Who’d turned his darkest moment into a mission.

“I …” I started, then stopped, searching for the right words.

“I can’t tell you how to feel about what happened.

” His eyes met mine, vulnerable, expecting rejection.

“But my father …” I swallowed hard. “He never felt sorry for what he did. And he sure as hell never tried to make anything better.” I took a shaky breath.

“You’ve dedicated your life to helping people, Jace.

That doesn’t erase what happened, but it says something about who you are. ”

“You don’t see me as a monster?” he asked, his voice barely audible.

I shook my head slowly. “What I see is someone who’s been punishing himself for years … who’s convinced himself he doesn’t deserve a second chance.”

I stepped closer, my heart hammering. “You have a choice. You can keep shutting people out, or …” My voice caught. “Or you can forgive yourself enough to let someone in.”

Hope took flight in his green eyes.

“When this is over …” He gestured vaguely, words failing him.

His gaze searched mine, asking the question he couldn’t bring himself to voice.

“Would you … I mean … I’d understand if you needed time.

Or if you couldn’t …” He trailed off, jaw working, the vulnerability in his expression almost unbearable.

This powerful man, who built empires, reduced to incomplete sentences and unspoken questions. Afraid to ask directly for what he wanted. Afraid even to name it. He was asking if there was any hope that he and I could have a future together.

“You opening up to me makes me feel much closer to you,” I assured. “But after everything that’s happened tonight, I’m in a vulnerable, fragile state of mind and shouldn’t be making any life-altering decisions until I’ve had time to process it all.”

There was something more urgent pulsing beneath my shock. Something that made the hairs on my neck stand up.

If Marcus was this good, honorable man, so selfless that he’d taken the fall for Jace all those years ago, why was he behaving so terribly now?

By the looks of it, Marcus had made out like a bandit.

He’d gotten off any criminal charges and been a loyal right-hand man to Jace ever since, benefiting from what was probably an outrageous compensation package, power, and endless opportunities. Why blow it all?

And more pressing, why on earth would he threaten to hurt Jace tonight? This was the dark secret Marcus was alluding to, the one he was holding over Jace’s head.

Knowing what it was now, I could see he’d exaggerated a bit.

Jace probably wouldn’t lose his freedom; I’d have to believe the statute of limitations had run out, but that wasn’t the point.

Marcus wasn’t the loyal friend Jace believed him to be.

He thought Marcus was on his side, all while his “so-called-friend” was threatening him behind his back.

“You owe a lot to Marcus,” I managed, trying to keep my voice flat. Playing the role of understanding friend as I attempted to tease out what Jace might know. Did he have any clue that Marcus was a snake coiled to strike?
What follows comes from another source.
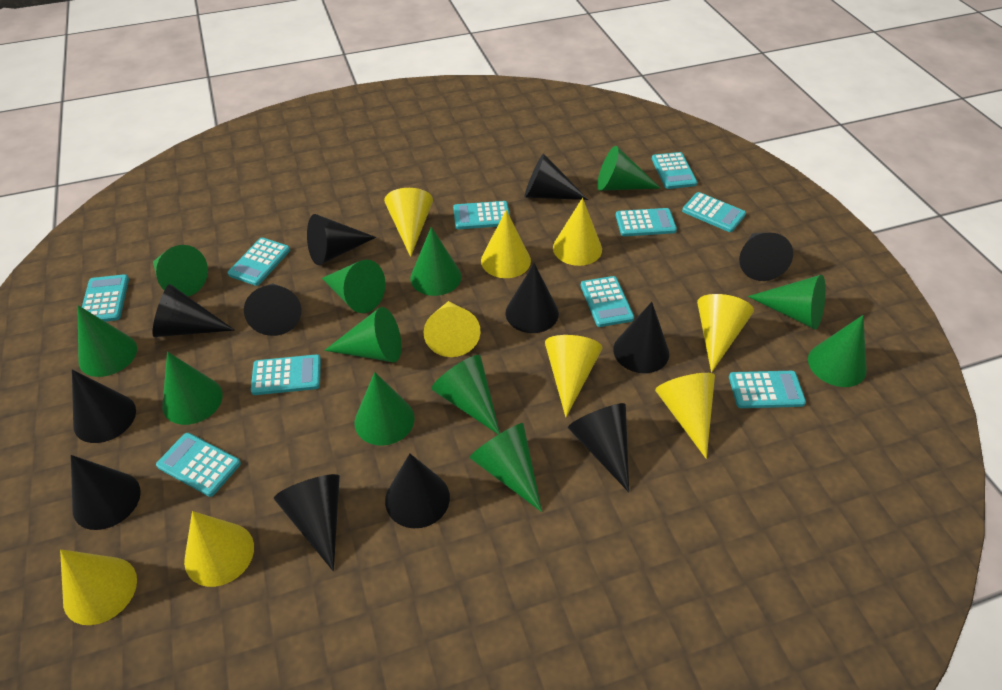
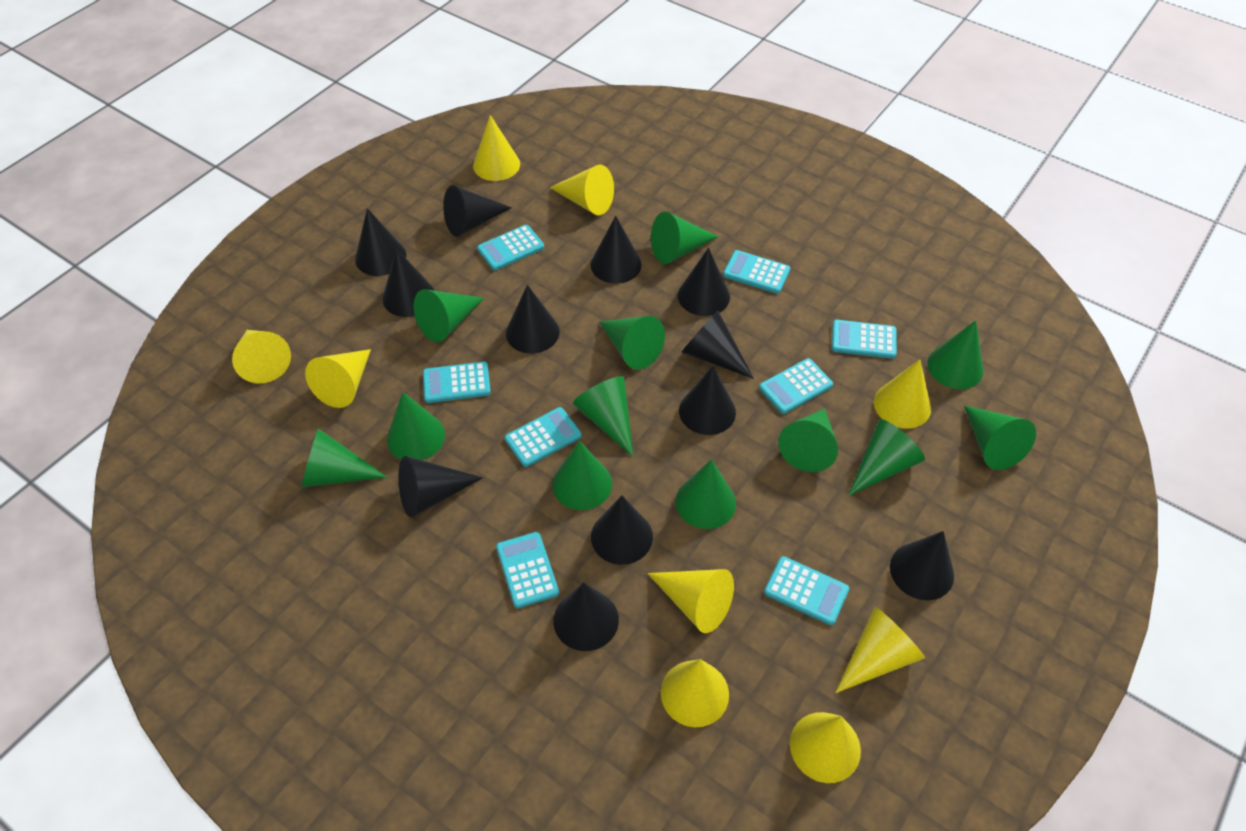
turquoise calculator: 10 -> 8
“I owe him everything,” Jace said, the raw conviction in his voice making my stomach twist.

And just like that, I had my answer. Jace had no idea Marcus was a monster. He was oblivious to the danger lurking in his inner circle, tethered by gratitude to the very man who wanted to destroy him.

I opened my mouth to tell him the truth.

But then I pictured Jace’s face when he’d found me earlier tonight with that cold, unfiltered fury in his eyes.
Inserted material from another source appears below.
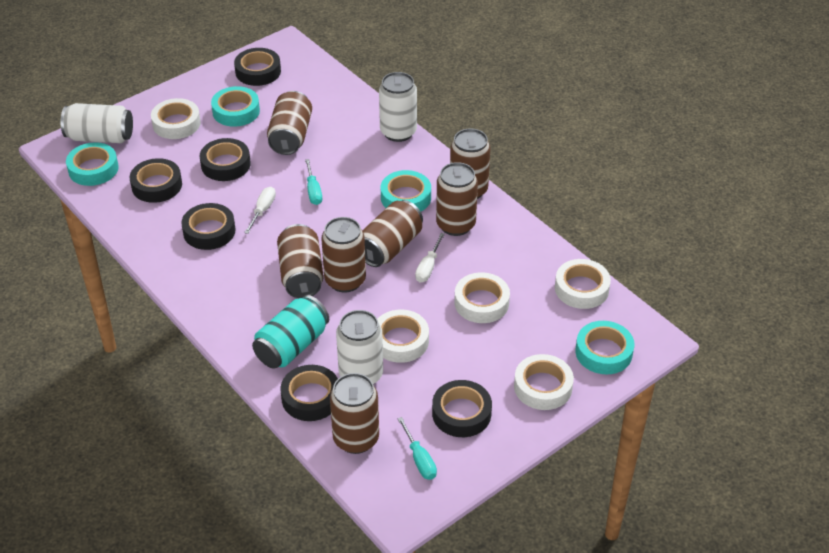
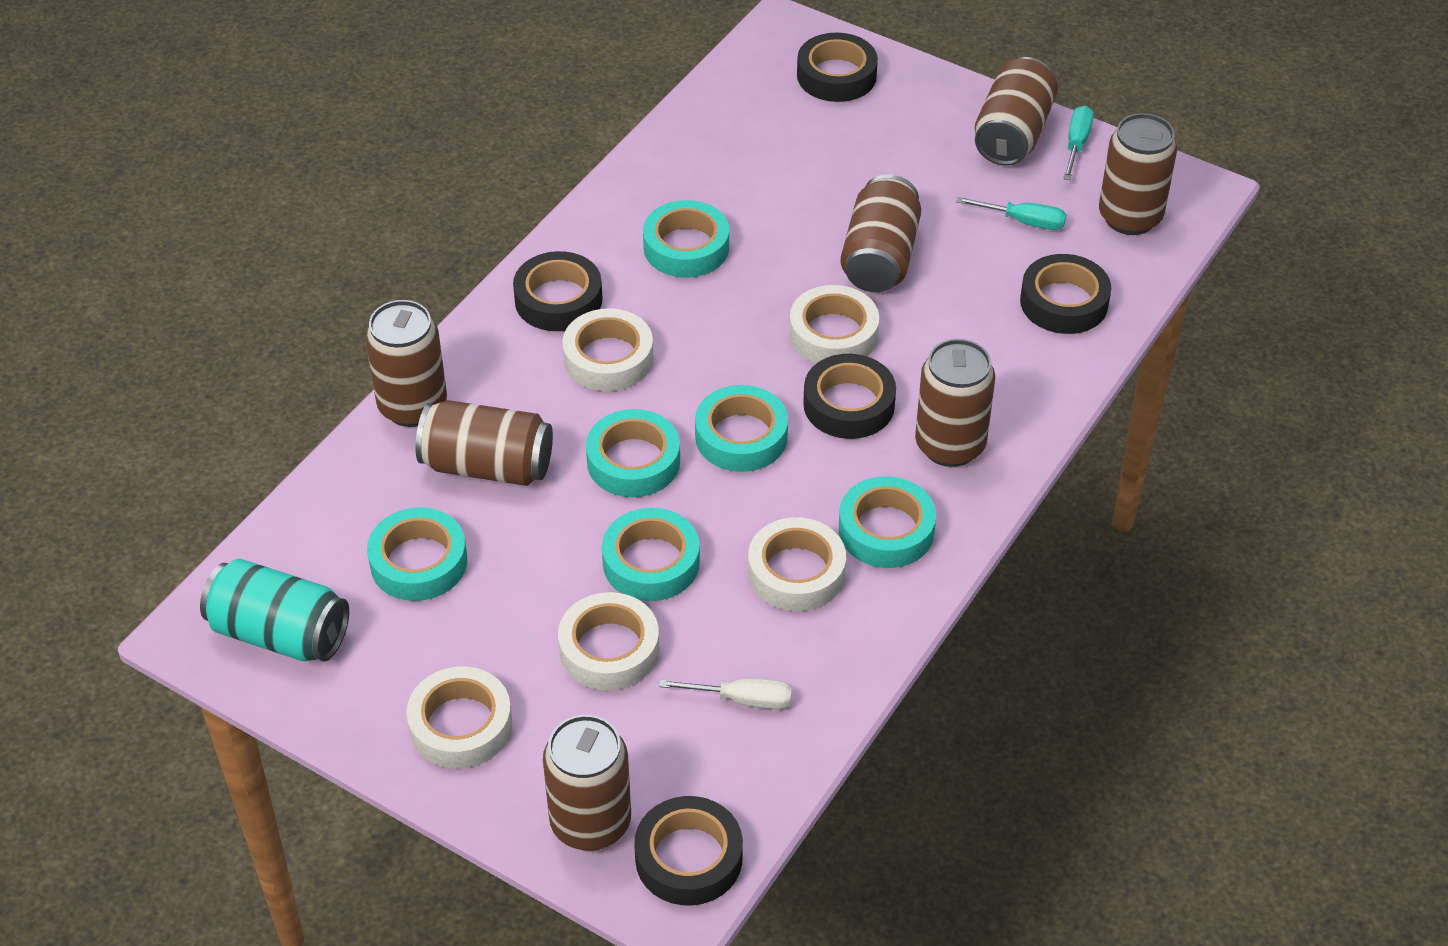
black tape: 6 -> 5
turquoise tape: 4 -> 6
white can: 3 -> 0
white screwdriver: 2 -> 1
If I told him it was Marcus, Jace might do something rash, something he couldn’t take back.

Something that would destroy his life as thoroughly as Marcus intended.

The “good” news, if you could call it that, was that this wasn’t just an HR problem anymore. Marcus had committed a crime by attacking me. I thought of my father, who’d been arrested and sitting in jail ever since he’d assaulted me. There was a system for this. A process.

I’d go to the police first. File a report. Once Marcus was safely behind bars, where Jace couldn’t blow up his life by beating him senseless, then I’d tell Jace everything. This way, I could protect both of us.

But that created another problem: Marcus had explicitly threatened to expose Jace’s past if I went public. The accident. The cover-up. Everything Jace had just trusted me with could become headline news if Marcus made good on his threat.

I had to choose: protect Jace’s secret or protect Jace from himself?